一般の方が不動産の「売却」や「購入」を行う際には、不動産業者への依頼が必要不可欠なものとなりますよね。
なお、不動産業者の中には、全国規模で事業展開をしているような大手の企業から、地域に密着して細々と事業を行っている会社まで、様々な種類のものが存在します。
もちろん、どんな不動産会社に依頼を掛けるかは個人の自由ですが「店舗の数が多く、全国から買手や売手を募集できるのだから、やはり大手の会社に依頼した方が早くお客が付くのでは・・・」とお考えの方も多いことでしょう。
しかしながら実際には、駅前に小さな店舗を構えている不動産屋さんや、社長一人で営業している小規模な不動産業者であっても、全国の不動産情報を扱うことができますし、日本中から購入希望者を募ることも可能であり、こうした事実を耳にすると「一体彼らはどのようにして営業活動を行っているのか」という点が非常に気になりますよね。
そして、全国に支店を持たない町場の不動産屋さんがスマートな営業活動を行える裏側には、不動産流通機構という組織が運営している「REINS(レインズ)」という物件情報共有システムが大きな役割を果たしているのです。
そこで本日はそんなREINS(レインズ)と、不動産屋さん同士の情報共有ツールについてお話をしてみたいと思います。
では、「不動産のレインズとは一体何なのか?」についての知恵袋を見てみましょう。

レインズとは一体
ではまず最初に、「REINS(レインズ)とは一体何なのか」という点からご説明を始めましょう。

** 取り組む問題 **
上にある不動産のレインズについての文章を、一字も変えずに最初から最後まで書き写してください。 このあとの行は使わなくてかまいません。

** 記録された情報 **
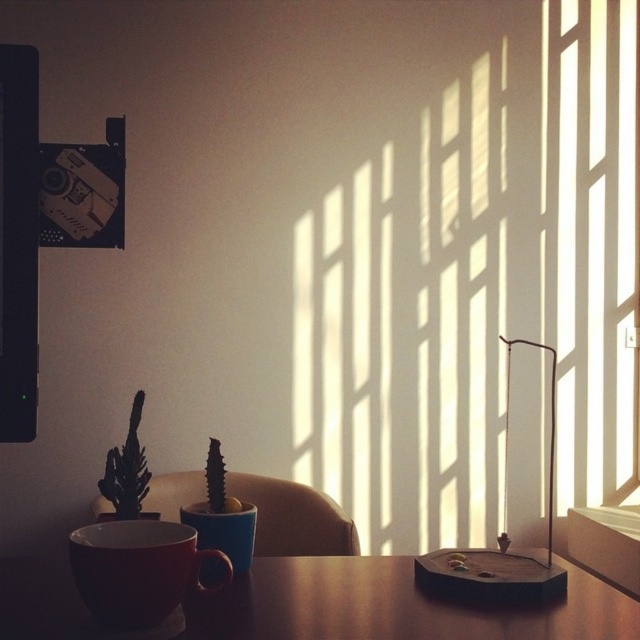
Is the position of translucent glass window at center more distant than that of matte ceramic cup at center?

That is True.

What do you see at coordinates (474, 292) in the screenshot? I see `translucent glass window at center` at bounding box center [474, 292].

You are a GUI agent. You are given a task and a screenshot of the screen. Output one action in this format:
    pyautogui.click(x=<x>, y=<y>)
    Task: Click on the translucent glass window at center
    The width and height of the screenshot is (640, 640).
    Given the screenshot: What is the action you would take?
    pyautogui.click(x=474, y=292)

Can you confirm if wooden base at right is positioned below matte ceramic cup at center?

Incorrect, wooden base at right is not positioned below matte ceramic cup at center.

Can you confirm if wooden base at right is smaller than matte ceramic cup at center?

No.

Which is behind, point (531, 595) or point (289, 492)?

Point (289, 492)

Locate an element on the screen. Image resolution: width=640 pixels, height=640 pixels. wooden base at right is located at coordinates (500, 538).

Does point (484, 616) come behind point (461, 595)?

No, it is in front of (461, 595).

Describe the element at coordinates (394, 605) in the screenshot. The image size is (640, 640). I see `brown wooden table at center` at that location.

Identify the location of brown wooden table at center. The width and height of the screenshot is (640, 640). (394, 605).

** 問題の答え **
一般の方が不動産の「売却」や「購入」を行う際には、不動産業者への依頼が必要不可欠なものとなりますよね。
なお、不動産業者の中には、全国規模で事業展開をしているような大手の企業から、地域に密着して細々と事業を行っている会社まで、様々な種類のものが存在します。
もちろん、どんな不動産会社に依頼を掛けるかは個人の自由ですが「店舗の数が多く、全国から買手や売手を募集できるのだから、やはり大手の会社に依頼した方が早くお客が付くのでは・・・」とお考えの方も多いことでしょう。
しかしながら実際には、駅前に小さな店舗を構えている不動産屋さんや、社長一人で営業している小規模な不動産業者であっても、全国の不動産情報を扱うことができますし、日本中から購入希望者を募ることも可能であり、こうした事実を耳にすると「一体彼らはどのようにして営業活動を行っているのか」という点が非常に気になりますよね。
そして、全国に支店を持たない町場の不動産屋さんがスマートな営業活動を行える裏側には、不動産流通機構という組織が運営している「REINS(レインズ)」という物件情報共有システムが大きな役割を果たしているのです。
そこで本日はそんなREINS(レインズ)と、不動産屋さん同士の情報共有ツールについてお話をしてみたいと思います。
では、「不動産のレインズとは一体何なのか?」についての知恵袋を見てみましょう。

レインズとは一体
ではまず最初に、「REINS(レインズ)とは一体何なのか」という点からご説明を始めましょう。